Collectible card games frame the debate over this business model in such an interesting way because of the precedent that they created. The gambling boxes are there at the very beginning, where you gamble on getting the game pieces you want in order to play at all. A whole generation of gamers grew up with them and consider the need to buy packs of cards as normal.

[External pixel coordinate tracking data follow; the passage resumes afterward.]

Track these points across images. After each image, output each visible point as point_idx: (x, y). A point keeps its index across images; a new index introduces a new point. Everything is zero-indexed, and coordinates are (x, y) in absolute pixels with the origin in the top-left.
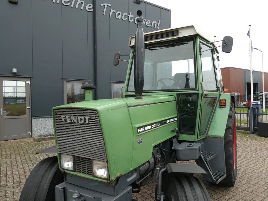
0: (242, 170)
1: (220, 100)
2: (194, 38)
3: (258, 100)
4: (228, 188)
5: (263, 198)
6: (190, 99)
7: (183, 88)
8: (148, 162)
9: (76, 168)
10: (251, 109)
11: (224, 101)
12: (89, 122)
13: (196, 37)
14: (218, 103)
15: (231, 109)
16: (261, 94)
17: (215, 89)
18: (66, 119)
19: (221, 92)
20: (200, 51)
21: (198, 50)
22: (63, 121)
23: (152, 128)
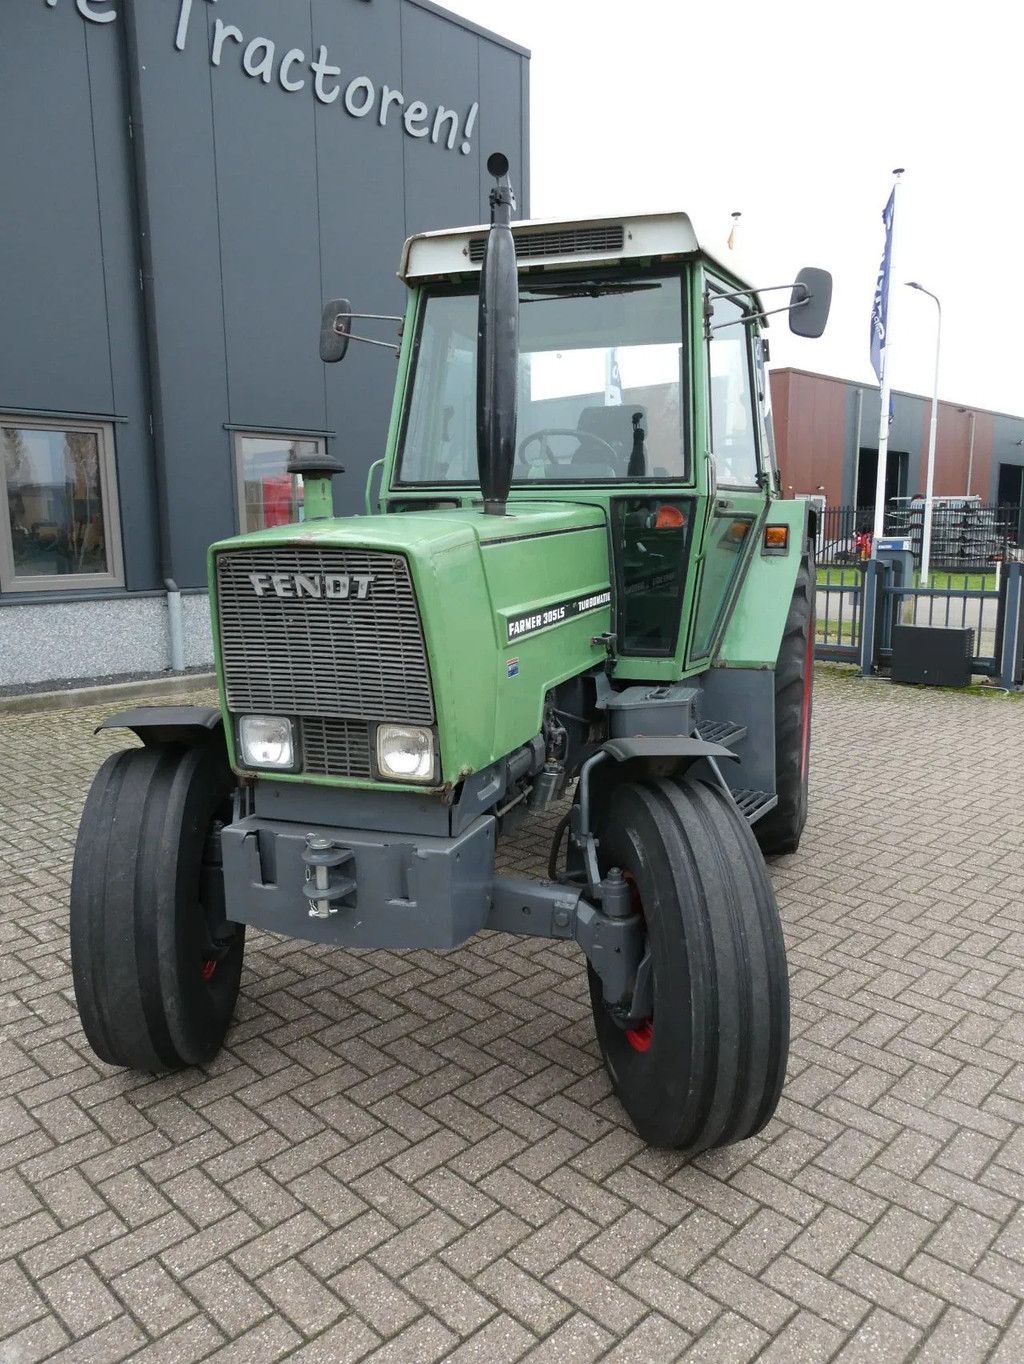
0: (823, 804)
1: (769, 526)
2: (684, 265)
3: (903, 533)
4: (774, 860)
5: (894, 881)
6: (649, 519)
7: (624, 474)
8: (528, 745)
9: (305, 761)
10: (872, 568)
11: (783, 530)
12: (370, 592)
13: (695, 260)
14: (758, 536)
15: (804, 563)
16: (916, 504)
17: (752, 481)
18: (271, 584)
19: (771, 493)
20: (707, 325)
21: (700, 320)
22: (255, 595)
23: (543, 625)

There are a number of digital collectible card games on the market now, with online matchmaking. These games still have labor costs to run - they have to pay artists, musicians, coders, and infrastructure people - but the cost of printing cards and shipping them to stores is completely eliminated. These games are a gold mine for their developers. And since the online matchmaking tools put the publisher in the position of the tournament or convention guy who sets the rules about which cards are allowed, the developers can redesign a popular card or retire an entire product line in favor of a newer batch whenever they feel like it, sending players back to the game's online store to rebuild their decks.